You met him at the university disco, what sort of a cliché is that? Or a ‘cleesh’, as he’d say. Owen was the thin-faced, nervous lad with the good cheekbones you’d seen in Anatomy, and joked with Amanda Trainor that you’d like to examine his Anatomy more closely, and did she know his name. Amanda had identified him as local boy Owen Harper, and declared him to be a rat-faced loser with a cruel mouth. You’d seen something else in him. And then, there he was, nursing his pint at the back of the disco, while his better-looking mate was hitting on your better-looking mate and eating her face off during some slow Alanis Morissette record (bloody hell! what were they thinking?). He was never going to make the first move, was he? Though you could see his hungry eyes following you around the dance floor, peering into the bright maelstrom of red and blue and green and white, surveying your every move. So you’d banged into his table and spilled his drink, and thus it began. The following morning was the first of many when you would wake first and see him sleeping beside you, admiring his long dark lashes above his freckled white cheeks.
Can you ever see yourself as others see you? Most recently, as Sandra Applegate, you caught sight of your face in the mirror at Wildman’s apartment. Pale and tired, the blood smeared over your mouth and chin and staining your favourite coat. Before that, you watched your reflection in the shop windows as you ran for safety down the high street and into the building site. And, earlier still, you studied your nakedness in the mirror that hung over the corner sink in your room at the barracks. Amazed and amused that your pale pink body, with its curious musculature protected by a thin epidermis, was considered by humans as a peak of fitness.
Confusingly, you thought you were in peak condition, too. It’s a curious double life to live.

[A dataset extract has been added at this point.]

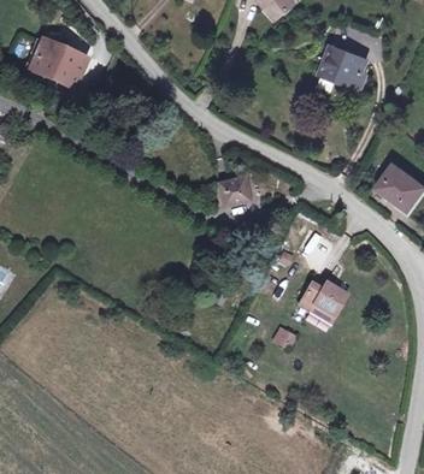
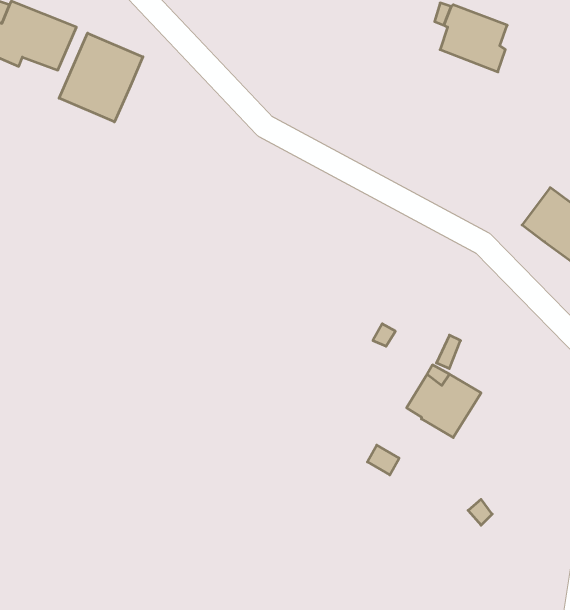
building: none -> [59,33,143,122]
building: [218,177,251,207] -> none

And now here you are, facing yourself as you cling on in the life-support unit. This is a new perspective, indeed. Look at you there — the proud warrior, laid low by the accident. And yet also the inventive explorer who possesses the means of your own salvation.
You close the doors to the life-support unit, and seal your true self into the protective cocoon. When you turn around, you can see Owen in the restraint chair. He’s not looking at you with hungry eyes now. His look is full of fear and fury. ‘What are you talking about, Megan? What the hell is that thing in there?’
You shared everything with Owen when you were together in London. Your hopes, your aspirations, your dreams. You kept nothing from him, even when you knew he was never wholly open with you. It seems entirely natural to share your latest secrets with him now.
‘I told you,’ you tell him calmly. No need to shout. ‘That thing is the real me. My body is in stasis, to protect me from the crash injuries. The rest of this warship’s crew were killed during the collision that brought us to this strange place. I need to return to Bruydac for medical attention.’